This morning, we, along with many others, learned that feminist blogger and media critic Anita Sarkeesian has been forced to cancel a scheduled talk at Utah State University (USU). We write today in solidarity with Anita Sarkeesian and with all women who speak out at great risk against sexual, gender, racial, class, and other forms of oppression.
An email sent to USU staff members and posted by the Standard Examiner on Tuesday threatened “a Montreal Massacre type attack,” invoking Marc Lepine—who murdered fourteen women in a mass shooting in 1989 at the École Polytechnique—as a “hero to men everywhere.” The author, who claimed to be a student, wrote, “Anita Sarkeesian is everything wrong with the feminist woman, and she is going to die screaming like the craven little whore that she is if you let her come to USU.”
USU officials reportedly consulted local, state, and federal authorities and were planning to continue with the talk. However, after local law enforcement refused, in Sarkeesian’s words, to “take steps to prevent concealed firearms at the event,” she withdrew. She also noted that at least one threat referenced #gamergate, tweeting, “At this point supporting #gamergate is implicitly supporting the harassment of women in the gaming industry.” (Visit this link for an account of GamerGate’s “bizarre debate over whether sending death threats to women is a serious issue or not.”)
The founder of Feminist Frequency, Sarkeesian has long been harassed for her views on sexism in the gaming industry. Like many feminist bloggers, Sarkeesian has received rape and death threats, and recently evacuated her home after somebody threatened to publish her address and harm her family. And she is not the only one: other feminist bloggers have reported sustained vicious online harassment and abuse in the form of misogynist and racist comments, repeated and graphic rape threats, and death threats.
Anita Sarkeesian and other feminist critics are clearly perceived as so dangerous to male supremacy, specifically white male supremacy, that they must be killed. This is misogyny in action; this is vicious hatred of women, and specifically of feminists, who dare to speak out. And it cannot stand. We applaud Anita Sarkeesian for prioritizing her own safety and for continuing the work. As she tweeted late last night, “To be clear: I didn’t cancel my USU talk because of terrorist threats, I canceled because I didn’t feel the security measures were adequate.”
Which begs a serious—a deadly serious—question: What are universities, law enforcement officials, policymakers, and others doing to protect feminists from online harassment and abuse, including threats that can and should be perceived as terrorism? Where are those university presidents and community leaders who claim to be so concerned about “academic freedom” and “civility” in demanding action and accountability in this moment and in the face of daily violence and terror?

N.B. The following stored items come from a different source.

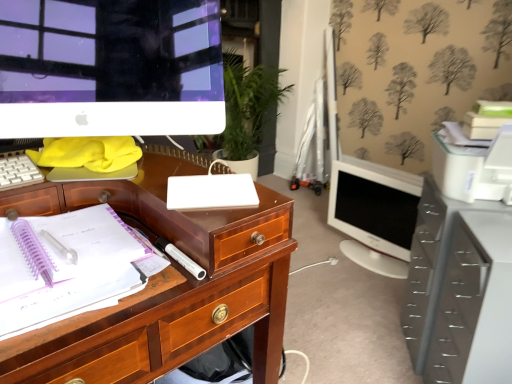
Question: Can you confirm if translucent plastic pen at left, the first office supplies in the bottom-to-top sequence, is wider than white glossy computer monitor at upper left, which ranks as the second computer monitor in right-to-left order?

Choices:
 (A) no
 (B) yes

Answer: (B)

Question: Is translucent plastic pen at left, the first office supplies in the bottom-to-top sequence, smaller than white glossy computer monitor at upper left, the 2th computer monitor when ordered from back to front?

Choices:
 (A) yes
 (B) no

Answer: (A)

Question: From a real-world perspective, is translucent plastic pen at left, marked as the 1th office supplies in a left-to-right arrangement, physically below white glossy computer monitor at upper left, the 1th computer monitor positioned from the front?

Choices:
 (A) no
 (B) yes

Answer: (B)

Question: Does translucent plastic pen at left, the first office supplies in the bottom-to-top sequence, come behind white glossy computer monitor at upper left, the 1th computer monitor positioned from the front?

Choices:
 (A) yes
 (B) no

Answer: (B)

Question: Does translucent plastic pen at left, which ranks as the 2th office supplies in top-to-bottom order, appear on the right side of white glossy computer monitor at upper left, the 1th computer monitor positioned from the left?

Choices:
 (A) yes
 (B) no

Answer: (B)

Question: Is translucent plastic pen at left, which ranks as the 2th office supplies in top-to-bottom order, far away from white glossy computer monitor at upper left, the 1th computer monitor positioned from the left?

Choices:
 (A) yes
 (B) no

Answer: (B)

Question: From a real-world perspective, is metallic gray file cabinet at lower right located higher than white plastic keyboard at left?

Choices:
 (A) yes
 (B) no

Answer: (B)

Question: Can you confirm if metallic gray file cabinet at lower right is taller than white plastic keyboard at left?

Choices:
 (A) yes
 (B) no

Answer: (A)

Question: From the image's perspective, would you say metallic gray file cabinet at lower right is positioned over white plastic keyboard at left?

Choices:
 (A) yes
 (B) no

Answer: (B)

Question: Is metallic gray file cabinet at lower right outside white plastic keyboard at left?

Choices:
 (A) yes
 (B) no

Answer: (A)

Question: From the image's perspective, is metallic gray file cabinet at lower right beneath white plastic keyboard at left?

Choices:
 (A) no
 (B) yes

Answer: (B)

Question: Considering the relative sizes of metallic gray file cabinet at lower right and white plastic keyboard at left in the image provided, is metallic gray file cabinet at lower right smaller than white plastic keyboard at left?

Choices:
 (A) no
 (B) yes

Answer: (A)

Question: Is translucent plastic pen at left, the first office supplies in the bottom-to-top sequence, not near white glossy monitor at center right, the 1th computer monitor from the back?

Why has the Internet been allowed to become a space where violence against women flourishes? Why has hostility toward women, online and beyond, become a taken for granted part of university life and civic life? Why are we collectively ignoring the sort of gendered and racial silencing that occurs in the cyberworld and on our campuses? Why has this cult of muting and secrecy become the norm? And why don’t law enforcement agencies target online abusers and terrorists of women? Surely we have the technology to do so in this age of limited privacy and civil rights.
Women and girls are terrorized daily online and in “real” life, and often the only available response is to step away from the computer or to cancel an event out of fear for our safety. (And here we speak from our own experiences.) Online harassment functions much like responses to sexual assault, in that a sick version of “she asked for it” attends to online rape and death threats. Women speak out to name misogyny, and thus are perceived to “ask for” the horrific threats that follow.
Anita Sarkeesian and others continue to challenge violence as the status quo, but we ask why is speaking up such a lonely endeavor? Why are those who are terrorized forced to endure, to change their behavior, while those who tout the ideals of freedom and democracy, are allowed to remain silent, hidden, and protected behind their computer screens? What sort of “freedom” allows for endemic violence to be accepted; what sort of democracy sees no harm in the daily silencing of women?
The people who perpetuate and participate in a culture of sexist, misogynist, and racist violence on and offline, and also those who remain silent, are ultimately responsible for the fact that being on the receiving end of violence and threats is the status quo for many women in the twenty-first century. There is no ‘net neutrality’ for women, and yet we—like Anita Sarkeesian—refuse to remain silent.